M Jacobs
M Jacobs

Reputation: 260

Git rebase tries to apply changes to wrong file

I have a problem understanding what goes wrong in the following scenario:

I have a feature branch X that is behind on development, so I do a rebase of this feature branch by calling git rebase development when the HEAD is on this feature branch X. Git now replays all commits of my feature branch on development, and it stops on a commit that has conflicts. I fixed the conflict by removing some files that shouldn't be there in the first place and added the folder to my .gitignore then I continue by staging the changes and git rebase --continue. Now the rebase stops again on a commit that has changes to some of the files that I removed earlier. However, instead of noting that this specific file does not exist anymore, git tries to apply the changes to a different file in the folder!

Why is this default behavior? (I run Git 2.0)

The diff of the conflicting file is like this:

++<<<<<<< HEAD:<path>/XML/fileA.xslt
+ [...]  
+  
++=======
+ [....]
+       
++>>>>>>> <commit message>:<path>/XML/fileB.html

Upvotes: 4

Views: 562

Answers (2)

Emil Davtyan
Emil Davtyan

Reputation: 14089

Why is this default behavior?

Each commit stores a tree of the files, when you rebase ( as I understand ) it simply merges each commit commit in starting from the base commit.

What happens when you resolve the conflict by say removing the file fileA.xslt in the directory /XML/ which is itself is stored as a tree is something like this :

git ls-tree HEAD XML/
... blob ... fileA.xslt
... blob ... fileB.html

After removal the XML directory tree looks something like this :

git ls-tree HEAD XML/
... blob ... fileB.html

Now if you try to merge it again with a tree with the removed file present ( the commit where it is modified ) :

git ls-tree HEAD XML/
... blob ... fileA.xslt
... blob ... fileB.html

So my guess is to match it will probably try to convert the fileB.html into fileA.xst as they are both the first file in the different versions of the XML tree or have been determined to be very similar.

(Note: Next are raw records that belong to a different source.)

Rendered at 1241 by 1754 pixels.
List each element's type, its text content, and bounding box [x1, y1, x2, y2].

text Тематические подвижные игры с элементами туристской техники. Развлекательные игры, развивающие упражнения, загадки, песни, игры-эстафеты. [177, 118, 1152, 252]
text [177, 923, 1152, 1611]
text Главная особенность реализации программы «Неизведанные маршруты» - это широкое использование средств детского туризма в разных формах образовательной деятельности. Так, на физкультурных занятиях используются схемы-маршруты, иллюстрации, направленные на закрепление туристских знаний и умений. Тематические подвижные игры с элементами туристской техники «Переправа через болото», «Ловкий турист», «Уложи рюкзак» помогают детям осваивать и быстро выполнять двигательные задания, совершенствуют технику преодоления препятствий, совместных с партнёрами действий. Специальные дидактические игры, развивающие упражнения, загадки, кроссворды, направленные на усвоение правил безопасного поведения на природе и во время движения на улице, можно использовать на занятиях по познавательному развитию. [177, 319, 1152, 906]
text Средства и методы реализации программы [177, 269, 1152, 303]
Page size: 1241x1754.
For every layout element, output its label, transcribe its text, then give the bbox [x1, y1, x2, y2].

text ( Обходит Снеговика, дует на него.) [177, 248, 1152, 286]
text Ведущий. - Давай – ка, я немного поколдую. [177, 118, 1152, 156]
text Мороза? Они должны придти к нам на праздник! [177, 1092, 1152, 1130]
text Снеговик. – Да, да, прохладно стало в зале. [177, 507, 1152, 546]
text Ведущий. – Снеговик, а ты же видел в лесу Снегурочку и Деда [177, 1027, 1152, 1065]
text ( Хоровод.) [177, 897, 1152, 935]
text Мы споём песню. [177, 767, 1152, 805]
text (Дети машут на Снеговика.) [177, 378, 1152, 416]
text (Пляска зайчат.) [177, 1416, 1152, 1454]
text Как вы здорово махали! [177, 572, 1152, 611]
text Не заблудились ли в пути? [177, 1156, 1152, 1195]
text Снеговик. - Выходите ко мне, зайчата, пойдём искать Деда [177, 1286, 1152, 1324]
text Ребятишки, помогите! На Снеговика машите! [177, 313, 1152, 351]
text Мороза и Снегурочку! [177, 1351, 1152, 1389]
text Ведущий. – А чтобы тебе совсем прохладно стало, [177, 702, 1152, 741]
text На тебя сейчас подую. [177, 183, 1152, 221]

BTW : You can do an interactive rebase and edit, skip, or reorder the commits if it is necessary.

Upvotes: 1

Andrei Dziahel
Andrei Dziahel

Reputation: 969

Because git doesn't record changes made, just snapshots, your changes were erroneously detected as renaming .xml to .html and replacing its' content with content of .html file. I think there might be some switch that provides hints for git on that matter, but I'm not sure.